A few days ago my father emailed me the above video. It’s from a project called the The Fun Theory. The Fun Theory is basically a group that is using various crowd sourcing techniques to help brainstorm ideas that make common everyday tasks fun–in an effort to change people’s behavior for the better. It can be for the betterment of the environment, your neighborhood, or yourself. I like the concept because they ask one of the most important questions, that is often times left out of the equation, “is it fun?”
Before I started my own business, I was the IT guy at a real estate company. One of my tasks while there, was to develop an internal lead management system that we could use to evaluate incoming leads. The primary person responsible for using this system was a woman that had just returned to work after suffering the tragic loss of her teenage daughter in a car accident. From experience I knew that data entry is a very dismal task even for someone that hadn’t suffered a devastating life change. Therefore, I decided to code this system a little bit differently. After she had input a new lead into the system, the application would literally tell her a joke. All of the jokes were very corny and most were scraped from stupid websites, but despite that it worked! She loved the system, and it ended up being one of the tasks she would complete first during her day.

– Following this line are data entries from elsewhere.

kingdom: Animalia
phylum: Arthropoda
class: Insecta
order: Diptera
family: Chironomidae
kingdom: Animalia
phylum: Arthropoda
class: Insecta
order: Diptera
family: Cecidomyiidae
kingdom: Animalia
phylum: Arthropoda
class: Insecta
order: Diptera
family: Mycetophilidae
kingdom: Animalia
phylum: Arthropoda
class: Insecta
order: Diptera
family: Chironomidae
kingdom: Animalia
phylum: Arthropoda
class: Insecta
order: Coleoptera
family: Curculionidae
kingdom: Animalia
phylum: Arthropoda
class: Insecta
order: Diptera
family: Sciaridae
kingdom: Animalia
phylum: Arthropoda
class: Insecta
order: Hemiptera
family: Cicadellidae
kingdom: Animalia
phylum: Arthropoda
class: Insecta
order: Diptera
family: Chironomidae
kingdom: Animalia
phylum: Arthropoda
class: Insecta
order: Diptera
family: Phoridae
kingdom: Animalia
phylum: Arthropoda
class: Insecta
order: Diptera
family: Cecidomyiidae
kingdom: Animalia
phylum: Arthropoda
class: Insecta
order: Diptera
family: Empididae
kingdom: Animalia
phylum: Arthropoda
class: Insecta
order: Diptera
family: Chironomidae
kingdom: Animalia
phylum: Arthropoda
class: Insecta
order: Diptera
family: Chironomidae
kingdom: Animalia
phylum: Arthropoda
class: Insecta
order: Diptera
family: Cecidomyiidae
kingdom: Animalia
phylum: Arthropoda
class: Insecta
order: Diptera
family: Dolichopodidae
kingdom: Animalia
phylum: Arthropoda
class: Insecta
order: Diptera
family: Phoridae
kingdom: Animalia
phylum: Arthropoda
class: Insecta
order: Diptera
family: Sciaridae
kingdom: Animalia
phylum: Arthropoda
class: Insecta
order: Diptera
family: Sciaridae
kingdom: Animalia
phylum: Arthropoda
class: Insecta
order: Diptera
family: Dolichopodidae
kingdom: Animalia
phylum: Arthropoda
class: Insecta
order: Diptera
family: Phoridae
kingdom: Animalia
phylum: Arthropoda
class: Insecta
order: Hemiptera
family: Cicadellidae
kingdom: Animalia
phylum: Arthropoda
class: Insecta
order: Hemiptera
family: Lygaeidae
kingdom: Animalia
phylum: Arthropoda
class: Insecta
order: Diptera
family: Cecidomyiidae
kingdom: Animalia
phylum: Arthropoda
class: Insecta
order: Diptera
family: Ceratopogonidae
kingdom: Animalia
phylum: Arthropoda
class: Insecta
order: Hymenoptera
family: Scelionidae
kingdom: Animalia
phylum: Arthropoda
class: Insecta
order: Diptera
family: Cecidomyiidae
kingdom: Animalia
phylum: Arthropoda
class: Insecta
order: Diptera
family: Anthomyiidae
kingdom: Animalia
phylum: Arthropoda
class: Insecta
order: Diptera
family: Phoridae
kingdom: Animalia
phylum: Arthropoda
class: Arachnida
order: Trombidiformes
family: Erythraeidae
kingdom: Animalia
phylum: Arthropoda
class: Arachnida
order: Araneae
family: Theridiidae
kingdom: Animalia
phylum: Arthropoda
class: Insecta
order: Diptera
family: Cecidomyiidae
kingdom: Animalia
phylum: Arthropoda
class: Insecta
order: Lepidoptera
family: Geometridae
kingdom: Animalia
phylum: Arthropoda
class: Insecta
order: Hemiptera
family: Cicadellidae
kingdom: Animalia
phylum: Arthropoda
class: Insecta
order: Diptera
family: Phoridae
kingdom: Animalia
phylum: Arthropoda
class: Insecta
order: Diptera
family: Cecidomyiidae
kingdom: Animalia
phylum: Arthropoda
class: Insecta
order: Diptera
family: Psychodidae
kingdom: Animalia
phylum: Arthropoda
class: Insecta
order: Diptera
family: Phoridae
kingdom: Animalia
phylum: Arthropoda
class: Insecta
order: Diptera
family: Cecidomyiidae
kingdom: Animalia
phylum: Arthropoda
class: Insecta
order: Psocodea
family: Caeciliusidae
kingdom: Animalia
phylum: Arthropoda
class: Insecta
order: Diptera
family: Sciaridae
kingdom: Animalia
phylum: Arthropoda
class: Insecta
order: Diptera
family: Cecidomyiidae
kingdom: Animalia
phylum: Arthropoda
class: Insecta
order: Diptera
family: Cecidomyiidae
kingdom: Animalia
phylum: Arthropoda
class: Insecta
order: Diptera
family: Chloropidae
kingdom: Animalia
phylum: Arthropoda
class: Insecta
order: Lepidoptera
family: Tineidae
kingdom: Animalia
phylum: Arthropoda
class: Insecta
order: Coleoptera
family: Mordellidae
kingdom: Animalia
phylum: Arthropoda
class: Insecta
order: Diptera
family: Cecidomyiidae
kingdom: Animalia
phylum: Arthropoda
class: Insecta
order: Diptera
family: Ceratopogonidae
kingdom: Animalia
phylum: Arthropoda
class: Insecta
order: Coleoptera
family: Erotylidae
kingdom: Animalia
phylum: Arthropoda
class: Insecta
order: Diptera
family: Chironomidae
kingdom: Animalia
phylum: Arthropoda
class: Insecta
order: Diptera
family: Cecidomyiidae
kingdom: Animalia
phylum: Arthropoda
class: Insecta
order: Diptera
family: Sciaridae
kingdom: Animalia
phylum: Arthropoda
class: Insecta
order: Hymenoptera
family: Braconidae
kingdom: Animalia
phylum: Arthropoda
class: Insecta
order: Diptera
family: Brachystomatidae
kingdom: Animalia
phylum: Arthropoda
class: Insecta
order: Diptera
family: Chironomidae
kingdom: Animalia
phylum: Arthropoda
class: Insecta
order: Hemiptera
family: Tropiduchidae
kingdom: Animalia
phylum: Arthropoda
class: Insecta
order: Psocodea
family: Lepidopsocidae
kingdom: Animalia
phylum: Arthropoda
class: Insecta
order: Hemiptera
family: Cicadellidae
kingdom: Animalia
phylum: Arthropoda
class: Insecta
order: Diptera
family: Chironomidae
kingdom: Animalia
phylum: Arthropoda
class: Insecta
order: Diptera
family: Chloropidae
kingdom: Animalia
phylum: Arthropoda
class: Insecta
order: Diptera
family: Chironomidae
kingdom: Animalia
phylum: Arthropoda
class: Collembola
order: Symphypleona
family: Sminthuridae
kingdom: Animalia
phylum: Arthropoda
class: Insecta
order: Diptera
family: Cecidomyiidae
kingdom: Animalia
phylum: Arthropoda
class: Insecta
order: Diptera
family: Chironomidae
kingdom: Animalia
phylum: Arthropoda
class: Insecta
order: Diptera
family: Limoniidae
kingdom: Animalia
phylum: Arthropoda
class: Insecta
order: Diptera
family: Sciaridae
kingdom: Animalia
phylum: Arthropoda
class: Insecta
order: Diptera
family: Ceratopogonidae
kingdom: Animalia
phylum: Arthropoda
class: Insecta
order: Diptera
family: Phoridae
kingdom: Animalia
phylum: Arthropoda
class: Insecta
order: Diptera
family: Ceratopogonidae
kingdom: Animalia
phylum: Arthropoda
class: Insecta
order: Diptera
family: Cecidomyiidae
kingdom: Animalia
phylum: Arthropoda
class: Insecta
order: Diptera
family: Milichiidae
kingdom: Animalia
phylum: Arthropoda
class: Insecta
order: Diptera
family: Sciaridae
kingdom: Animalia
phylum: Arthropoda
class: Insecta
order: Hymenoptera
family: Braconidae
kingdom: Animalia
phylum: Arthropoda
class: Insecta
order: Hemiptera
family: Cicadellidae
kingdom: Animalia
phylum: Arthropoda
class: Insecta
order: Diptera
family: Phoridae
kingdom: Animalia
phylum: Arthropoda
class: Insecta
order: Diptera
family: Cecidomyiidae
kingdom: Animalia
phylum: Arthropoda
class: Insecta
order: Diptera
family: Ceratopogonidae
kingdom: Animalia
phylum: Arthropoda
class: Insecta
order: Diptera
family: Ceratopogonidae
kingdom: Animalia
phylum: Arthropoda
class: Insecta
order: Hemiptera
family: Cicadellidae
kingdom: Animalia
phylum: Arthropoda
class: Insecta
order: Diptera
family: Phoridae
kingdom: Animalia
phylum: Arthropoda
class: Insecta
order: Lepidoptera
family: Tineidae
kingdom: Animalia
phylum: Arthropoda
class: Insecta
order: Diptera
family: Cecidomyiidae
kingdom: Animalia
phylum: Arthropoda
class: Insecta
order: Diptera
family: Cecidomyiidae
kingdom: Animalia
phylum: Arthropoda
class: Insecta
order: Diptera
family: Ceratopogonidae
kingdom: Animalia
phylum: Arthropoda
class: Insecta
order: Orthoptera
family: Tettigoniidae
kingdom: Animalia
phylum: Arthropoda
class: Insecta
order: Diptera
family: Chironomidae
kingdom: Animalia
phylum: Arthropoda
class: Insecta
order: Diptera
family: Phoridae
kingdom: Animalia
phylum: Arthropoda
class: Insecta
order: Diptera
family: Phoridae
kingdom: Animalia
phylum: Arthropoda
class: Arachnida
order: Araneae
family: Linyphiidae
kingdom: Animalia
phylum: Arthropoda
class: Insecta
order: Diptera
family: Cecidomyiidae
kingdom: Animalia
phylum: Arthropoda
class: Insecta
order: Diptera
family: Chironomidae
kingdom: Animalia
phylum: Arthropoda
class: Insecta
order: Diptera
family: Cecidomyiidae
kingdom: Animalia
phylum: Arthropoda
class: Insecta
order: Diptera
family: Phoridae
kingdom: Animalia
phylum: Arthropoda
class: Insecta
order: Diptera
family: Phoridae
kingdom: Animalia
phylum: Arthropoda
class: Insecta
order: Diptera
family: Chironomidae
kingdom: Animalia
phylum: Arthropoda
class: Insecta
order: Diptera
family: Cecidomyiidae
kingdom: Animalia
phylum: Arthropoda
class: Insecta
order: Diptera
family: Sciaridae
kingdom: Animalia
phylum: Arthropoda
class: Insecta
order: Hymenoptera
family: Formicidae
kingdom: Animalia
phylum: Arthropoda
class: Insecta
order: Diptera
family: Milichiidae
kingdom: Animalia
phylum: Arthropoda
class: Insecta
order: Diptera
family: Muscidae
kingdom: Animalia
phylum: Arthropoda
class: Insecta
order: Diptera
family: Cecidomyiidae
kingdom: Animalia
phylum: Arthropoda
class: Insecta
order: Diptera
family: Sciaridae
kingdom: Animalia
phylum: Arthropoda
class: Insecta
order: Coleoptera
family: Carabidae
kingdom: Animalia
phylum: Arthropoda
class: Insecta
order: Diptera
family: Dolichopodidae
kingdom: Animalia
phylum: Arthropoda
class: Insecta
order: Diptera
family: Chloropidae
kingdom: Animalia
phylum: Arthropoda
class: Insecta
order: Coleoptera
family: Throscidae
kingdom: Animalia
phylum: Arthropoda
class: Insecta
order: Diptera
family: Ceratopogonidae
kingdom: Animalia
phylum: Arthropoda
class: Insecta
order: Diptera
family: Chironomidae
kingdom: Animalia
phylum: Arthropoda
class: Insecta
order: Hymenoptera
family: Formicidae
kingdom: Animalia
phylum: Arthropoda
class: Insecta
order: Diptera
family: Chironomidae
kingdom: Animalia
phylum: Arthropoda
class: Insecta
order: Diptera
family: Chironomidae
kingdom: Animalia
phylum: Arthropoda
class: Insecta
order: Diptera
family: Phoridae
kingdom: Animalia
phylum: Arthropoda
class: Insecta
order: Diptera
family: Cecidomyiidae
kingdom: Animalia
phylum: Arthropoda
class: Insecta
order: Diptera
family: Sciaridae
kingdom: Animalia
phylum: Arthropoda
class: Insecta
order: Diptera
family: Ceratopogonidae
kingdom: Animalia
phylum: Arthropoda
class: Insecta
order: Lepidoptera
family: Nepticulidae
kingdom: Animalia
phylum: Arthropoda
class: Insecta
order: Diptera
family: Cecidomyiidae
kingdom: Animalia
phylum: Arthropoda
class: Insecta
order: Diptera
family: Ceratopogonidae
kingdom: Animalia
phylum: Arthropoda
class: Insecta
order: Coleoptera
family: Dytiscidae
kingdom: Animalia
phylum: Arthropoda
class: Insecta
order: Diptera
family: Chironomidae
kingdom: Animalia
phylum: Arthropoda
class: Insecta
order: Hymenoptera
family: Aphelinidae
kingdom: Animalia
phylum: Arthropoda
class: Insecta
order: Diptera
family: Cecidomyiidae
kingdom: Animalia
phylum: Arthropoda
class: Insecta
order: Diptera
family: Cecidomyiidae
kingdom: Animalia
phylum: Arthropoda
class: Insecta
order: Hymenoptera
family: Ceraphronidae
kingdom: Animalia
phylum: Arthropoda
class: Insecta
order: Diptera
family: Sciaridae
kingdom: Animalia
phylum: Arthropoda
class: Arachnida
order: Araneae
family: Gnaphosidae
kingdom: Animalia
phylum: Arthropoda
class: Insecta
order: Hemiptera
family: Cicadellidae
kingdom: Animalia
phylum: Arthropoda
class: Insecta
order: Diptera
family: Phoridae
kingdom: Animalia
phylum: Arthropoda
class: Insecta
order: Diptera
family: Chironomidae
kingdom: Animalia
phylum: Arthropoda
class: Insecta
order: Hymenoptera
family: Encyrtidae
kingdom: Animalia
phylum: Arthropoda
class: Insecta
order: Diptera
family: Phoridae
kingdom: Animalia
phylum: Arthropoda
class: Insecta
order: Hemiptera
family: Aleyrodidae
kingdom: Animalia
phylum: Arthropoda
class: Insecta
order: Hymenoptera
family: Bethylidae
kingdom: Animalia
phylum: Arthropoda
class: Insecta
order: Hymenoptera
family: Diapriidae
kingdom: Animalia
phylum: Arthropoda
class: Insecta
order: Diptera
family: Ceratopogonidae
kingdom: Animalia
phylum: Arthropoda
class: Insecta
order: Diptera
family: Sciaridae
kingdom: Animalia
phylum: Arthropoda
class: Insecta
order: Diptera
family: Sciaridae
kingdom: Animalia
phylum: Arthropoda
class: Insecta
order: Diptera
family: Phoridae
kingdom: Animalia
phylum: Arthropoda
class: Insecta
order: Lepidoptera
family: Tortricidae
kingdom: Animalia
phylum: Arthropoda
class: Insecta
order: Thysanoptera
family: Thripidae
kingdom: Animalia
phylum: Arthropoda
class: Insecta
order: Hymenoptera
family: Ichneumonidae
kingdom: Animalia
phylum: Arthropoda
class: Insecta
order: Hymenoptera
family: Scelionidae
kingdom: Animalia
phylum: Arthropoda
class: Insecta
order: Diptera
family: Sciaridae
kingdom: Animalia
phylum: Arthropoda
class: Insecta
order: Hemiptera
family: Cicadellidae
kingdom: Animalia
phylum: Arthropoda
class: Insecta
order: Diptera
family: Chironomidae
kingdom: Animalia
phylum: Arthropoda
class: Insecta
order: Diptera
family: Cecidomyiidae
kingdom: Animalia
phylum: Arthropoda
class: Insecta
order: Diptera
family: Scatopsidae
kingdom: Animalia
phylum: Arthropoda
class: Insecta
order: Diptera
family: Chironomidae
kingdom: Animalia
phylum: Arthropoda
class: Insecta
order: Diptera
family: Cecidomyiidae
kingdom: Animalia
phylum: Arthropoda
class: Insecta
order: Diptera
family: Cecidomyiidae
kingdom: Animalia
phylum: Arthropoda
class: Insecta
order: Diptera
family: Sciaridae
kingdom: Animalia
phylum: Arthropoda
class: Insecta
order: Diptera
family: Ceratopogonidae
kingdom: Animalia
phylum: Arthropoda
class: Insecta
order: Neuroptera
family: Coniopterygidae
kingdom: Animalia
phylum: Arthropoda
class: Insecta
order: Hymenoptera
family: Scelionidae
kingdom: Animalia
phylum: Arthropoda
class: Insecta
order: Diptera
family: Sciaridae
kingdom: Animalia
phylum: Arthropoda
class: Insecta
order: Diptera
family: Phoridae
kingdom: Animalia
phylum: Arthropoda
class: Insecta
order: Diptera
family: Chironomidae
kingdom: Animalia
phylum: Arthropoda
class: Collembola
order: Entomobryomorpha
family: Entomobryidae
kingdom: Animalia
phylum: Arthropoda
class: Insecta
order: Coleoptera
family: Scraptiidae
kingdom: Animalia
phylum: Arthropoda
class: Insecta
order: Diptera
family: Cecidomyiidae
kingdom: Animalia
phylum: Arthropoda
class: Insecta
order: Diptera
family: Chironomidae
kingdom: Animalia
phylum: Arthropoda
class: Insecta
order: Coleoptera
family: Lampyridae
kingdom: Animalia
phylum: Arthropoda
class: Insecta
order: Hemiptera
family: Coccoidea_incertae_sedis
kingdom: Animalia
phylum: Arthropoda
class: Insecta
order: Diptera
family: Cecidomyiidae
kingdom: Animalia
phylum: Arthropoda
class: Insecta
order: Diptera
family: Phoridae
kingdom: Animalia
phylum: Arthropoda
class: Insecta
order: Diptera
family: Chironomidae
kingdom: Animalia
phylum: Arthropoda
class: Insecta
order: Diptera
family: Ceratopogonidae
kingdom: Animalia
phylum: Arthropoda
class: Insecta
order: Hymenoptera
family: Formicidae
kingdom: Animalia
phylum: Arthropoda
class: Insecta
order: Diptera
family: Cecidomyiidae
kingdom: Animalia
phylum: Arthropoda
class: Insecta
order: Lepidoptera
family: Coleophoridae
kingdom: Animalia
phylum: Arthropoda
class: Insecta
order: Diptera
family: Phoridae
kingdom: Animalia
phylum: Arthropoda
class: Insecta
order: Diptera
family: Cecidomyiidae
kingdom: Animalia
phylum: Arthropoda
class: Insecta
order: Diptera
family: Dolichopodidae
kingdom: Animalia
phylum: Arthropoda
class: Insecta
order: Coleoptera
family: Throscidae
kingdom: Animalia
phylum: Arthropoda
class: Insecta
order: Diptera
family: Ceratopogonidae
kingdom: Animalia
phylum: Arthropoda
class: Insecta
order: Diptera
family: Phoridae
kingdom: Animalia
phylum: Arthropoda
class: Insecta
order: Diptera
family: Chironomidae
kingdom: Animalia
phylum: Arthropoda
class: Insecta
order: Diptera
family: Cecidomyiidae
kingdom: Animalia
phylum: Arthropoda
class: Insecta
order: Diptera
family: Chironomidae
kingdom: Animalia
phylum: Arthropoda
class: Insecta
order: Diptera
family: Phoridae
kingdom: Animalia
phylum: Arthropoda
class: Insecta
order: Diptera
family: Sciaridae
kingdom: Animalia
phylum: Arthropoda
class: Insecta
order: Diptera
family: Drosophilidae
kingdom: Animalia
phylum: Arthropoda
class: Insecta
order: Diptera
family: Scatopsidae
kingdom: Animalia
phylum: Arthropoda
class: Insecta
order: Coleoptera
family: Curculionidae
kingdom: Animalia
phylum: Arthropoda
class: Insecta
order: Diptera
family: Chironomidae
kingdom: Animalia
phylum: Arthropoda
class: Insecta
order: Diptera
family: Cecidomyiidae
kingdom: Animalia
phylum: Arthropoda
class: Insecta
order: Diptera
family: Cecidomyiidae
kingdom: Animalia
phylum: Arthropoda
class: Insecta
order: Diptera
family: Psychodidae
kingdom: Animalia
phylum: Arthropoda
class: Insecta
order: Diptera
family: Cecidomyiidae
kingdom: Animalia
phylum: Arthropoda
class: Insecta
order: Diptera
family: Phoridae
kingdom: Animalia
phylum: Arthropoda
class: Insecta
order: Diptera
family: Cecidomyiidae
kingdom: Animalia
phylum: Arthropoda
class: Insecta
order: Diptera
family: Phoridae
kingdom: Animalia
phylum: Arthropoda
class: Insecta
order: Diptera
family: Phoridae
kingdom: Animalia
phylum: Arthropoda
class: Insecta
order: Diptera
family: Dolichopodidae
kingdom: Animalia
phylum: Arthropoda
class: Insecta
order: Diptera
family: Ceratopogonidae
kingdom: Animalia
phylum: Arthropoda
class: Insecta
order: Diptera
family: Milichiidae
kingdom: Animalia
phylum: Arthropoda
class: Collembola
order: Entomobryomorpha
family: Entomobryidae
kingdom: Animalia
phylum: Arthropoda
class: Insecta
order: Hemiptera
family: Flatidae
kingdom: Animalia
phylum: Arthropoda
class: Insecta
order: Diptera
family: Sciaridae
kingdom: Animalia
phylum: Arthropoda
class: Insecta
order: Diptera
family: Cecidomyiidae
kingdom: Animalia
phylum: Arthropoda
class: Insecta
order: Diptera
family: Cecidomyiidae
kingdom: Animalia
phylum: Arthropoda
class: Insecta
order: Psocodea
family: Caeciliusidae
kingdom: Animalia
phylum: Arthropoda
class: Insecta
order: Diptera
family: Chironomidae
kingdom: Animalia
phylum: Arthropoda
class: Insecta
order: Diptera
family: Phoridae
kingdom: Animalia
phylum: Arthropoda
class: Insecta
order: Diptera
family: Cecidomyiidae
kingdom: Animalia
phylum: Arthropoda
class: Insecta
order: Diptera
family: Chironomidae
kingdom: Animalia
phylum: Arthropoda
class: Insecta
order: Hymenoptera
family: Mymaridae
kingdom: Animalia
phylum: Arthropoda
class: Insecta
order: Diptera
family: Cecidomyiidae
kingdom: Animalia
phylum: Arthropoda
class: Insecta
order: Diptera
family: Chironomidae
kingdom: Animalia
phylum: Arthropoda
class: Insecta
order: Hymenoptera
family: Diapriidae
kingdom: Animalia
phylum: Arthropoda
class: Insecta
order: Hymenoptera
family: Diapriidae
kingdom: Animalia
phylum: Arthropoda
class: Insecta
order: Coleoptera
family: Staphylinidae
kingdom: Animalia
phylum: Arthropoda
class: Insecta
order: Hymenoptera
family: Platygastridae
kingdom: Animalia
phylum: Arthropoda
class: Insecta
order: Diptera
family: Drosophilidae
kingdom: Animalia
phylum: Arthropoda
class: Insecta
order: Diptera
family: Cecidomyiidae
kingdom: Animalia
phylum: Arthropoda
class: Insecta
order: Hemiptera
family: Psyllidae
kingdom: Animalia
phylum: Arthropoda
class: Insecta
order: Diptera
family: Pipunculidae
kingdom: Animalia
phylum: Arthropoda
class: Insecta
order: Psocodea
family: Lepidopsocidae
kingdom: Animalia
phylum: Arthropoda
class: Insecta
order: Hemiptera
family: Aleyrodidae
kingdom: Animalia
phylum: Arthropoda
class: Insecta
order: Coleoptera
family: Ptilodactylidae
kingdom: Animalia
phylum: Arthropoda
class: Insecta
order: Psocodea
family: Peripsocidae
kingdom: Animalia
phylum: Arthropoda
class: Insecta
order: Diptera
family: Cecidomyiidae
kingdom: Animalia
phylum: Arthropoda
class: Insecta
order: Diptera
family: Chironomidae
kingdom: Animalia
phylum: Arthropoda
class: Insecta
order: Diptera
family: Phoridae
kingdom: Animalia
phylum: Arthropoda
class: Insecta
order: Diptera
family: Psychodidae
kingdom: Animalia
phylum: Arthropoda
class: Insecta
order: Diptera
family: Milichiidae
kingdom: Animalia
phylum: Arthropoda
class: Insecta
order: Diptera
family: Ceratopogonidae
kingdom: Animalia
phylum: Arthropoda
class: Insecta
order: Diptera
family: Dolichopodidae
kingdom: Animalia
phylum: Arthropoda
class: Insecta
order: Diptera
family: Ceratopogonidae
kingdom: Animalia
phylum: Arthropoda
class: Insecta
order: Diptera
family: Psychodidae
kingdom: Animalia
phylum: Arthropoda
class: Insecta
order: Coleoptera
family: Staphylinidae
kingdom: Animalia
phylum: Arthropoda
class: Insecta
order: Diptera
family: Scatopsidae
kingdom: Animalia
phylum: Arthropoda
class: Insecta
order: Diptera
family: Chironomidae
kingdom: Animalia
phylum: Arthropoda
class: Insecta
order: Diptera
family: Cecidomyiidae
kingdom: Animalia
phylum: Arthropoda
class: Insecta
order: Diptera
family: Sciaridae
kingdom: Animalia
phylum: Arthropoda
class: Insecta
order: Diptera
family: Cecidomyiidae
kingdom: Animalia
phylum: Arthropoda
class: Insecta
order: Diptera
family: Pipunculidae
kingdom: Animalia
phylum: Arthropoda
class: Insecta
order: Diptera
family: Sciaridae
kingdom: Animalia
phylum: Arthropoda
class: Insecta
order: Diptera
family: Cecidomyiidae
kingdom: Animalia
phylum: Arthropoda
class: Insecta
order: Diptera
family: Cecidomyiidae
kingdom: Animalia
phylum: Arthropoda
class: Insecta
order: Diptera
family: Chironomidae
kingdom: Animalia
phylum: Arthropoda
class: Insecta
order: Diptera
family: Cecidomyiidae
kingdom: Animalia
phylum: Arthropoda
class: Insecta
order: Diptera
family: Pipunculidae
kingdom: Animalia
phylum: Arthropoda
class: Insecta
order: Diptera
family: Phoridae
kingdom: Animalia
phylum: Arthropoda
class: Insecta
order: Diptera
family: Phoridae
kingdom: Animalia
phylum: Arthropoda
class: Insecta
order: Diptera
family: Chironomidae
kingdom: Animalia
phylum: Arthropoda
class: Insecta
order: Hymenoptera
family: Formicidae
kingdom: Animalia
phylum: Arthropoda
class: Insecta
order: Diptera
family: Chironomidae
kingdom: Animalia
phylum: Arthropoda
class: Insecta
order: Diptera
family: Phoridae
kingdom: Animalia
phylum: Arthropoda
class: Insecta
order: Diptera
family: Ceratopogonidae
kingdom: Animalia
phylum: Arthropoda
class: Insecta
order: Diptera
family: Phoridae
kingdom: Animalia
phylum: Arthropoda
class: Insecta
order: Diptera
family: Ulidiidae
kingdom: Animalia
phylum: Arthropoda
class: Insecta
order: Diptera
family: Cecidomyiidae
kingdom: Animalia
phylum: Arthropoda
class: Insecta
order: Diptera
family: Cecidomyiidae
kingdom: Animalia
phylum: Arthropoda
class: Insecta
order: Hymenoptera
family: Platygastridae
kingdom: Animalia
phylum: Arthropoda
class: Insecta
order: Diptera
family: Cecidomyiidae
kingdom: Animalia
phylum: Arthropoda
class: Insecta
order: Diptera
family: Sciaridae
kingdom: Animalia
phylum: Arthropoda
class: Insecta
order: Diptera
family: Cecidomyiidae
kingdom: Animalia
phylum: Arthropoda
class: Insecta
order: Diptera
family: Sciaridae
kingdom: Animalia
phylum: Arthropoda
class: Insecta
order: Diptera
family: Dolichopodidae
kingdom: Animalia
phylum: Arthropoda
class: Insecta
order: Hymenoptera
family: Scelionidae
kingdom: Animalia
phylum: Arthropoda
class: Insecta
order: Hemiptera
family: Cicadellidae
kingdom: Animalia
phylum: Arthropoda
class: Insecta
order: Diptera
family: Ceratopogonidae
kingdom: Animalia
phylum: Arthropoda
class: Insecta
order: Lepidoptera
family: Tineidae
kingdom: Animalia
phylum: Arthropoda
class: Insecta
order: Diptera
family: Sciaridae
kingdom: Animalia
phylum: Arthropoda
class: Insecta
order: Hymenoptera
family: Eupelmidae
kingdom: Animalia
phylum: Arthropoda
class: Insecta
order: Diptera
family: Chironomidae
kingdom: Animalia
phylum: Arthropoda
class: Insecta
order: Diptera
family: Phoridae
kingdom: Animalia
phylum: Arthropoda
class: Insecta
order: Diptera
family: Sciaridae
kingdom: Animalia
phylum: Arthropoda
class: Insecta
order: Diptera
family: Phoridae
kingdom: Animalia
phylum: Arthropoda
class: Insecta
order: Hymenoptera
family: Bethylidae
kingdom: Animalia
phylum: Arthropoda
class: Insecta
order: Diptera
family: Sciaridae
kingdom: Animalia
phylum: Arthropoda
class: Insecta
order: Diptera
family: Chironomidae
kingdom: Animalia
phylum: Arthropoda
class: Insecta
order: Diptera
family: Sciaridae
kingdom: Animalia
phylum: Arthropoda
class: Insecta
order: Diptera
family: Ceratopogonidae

The system was not only functional, but also fun.
OK so don’t worry, despite the fact that I have already admitted to being a hippie. I am not going to force you to sing kum bi ya and hold hands. No, I have not forgotten, this is a marketing blog and we need to talk about money.
Is fun profitable?
I don’t have any numbers to support this theory (give me a break I am a snarky blogger, not a scientist), but I am willing to bet that fun can be extremely profitable! Let’s take a look at a few examples:
Google Image Labeler – This is a cool little game, developed by Google, where the user is paired up with another and both must try to guess the same tags of an image shown. It’s incredibility addicting, and if you are as geeky as I am, fun too! However, “fun” isn’t the function. Every time you add a tag to the image you are inadvertently helping Google tag and organize all of the images in its index, thus improving Google’s Image Search feature.
Funny USB Drives – You know those little key chain sized USB drives? Well, some companies have started to develop them in the shape of all sorts of things. Take a look at this one and tell me that isn’t fun!
Disney – In this example “fun” is the function! Pretty much everything that Disney does is entertainment centered. When “fun” is the function, the rules change a bit because we aren’t marketing the product through a fun experience, rather we are creating a fun experience only.
Volkswagen – So the most obvious example of fun from Volkswagen would be its classic Beetle. If you talk to anyone that owns one of those they will tell you that they absolutely love it. But if you want a more recent example of how Volkswagen is using fun, go back to The Fun Theory that we discussed above and you will notice that Volkswagen is the project’s chief sponsor. Um, why would Volkswagen sponsor a silly project like that? Because, it helps them continue their brand as the feel good, fun loving company that hippies love! And, because it gets them exposure! Remember when I said that my dad sent me that video? Well, when I say video, I mean it! He didn’t send me the YouTube link. He sent me a 7MB video file, attached!! He took the time to figure out how to do that (I have no idea who taught him) because he wanted to make damn sure I got it! That type of brand exposure is extremely powerful!
All of the above are examples of Experience Marketing (via). Experience Marketing is a tactic that puts the consumers’ experience at the forefront of the design and development process. For folks that dabble in Experience Marketing, function isn’t the only end use. Details such as aesthetics, design, and concept also play a crucial role. These products are meant to be “experienced” just as much (if not more) as they are meant to be “used”.
So, if you want to try out Experience Marketing for yourself, take a look at your products and ask yourself, “are they fun?”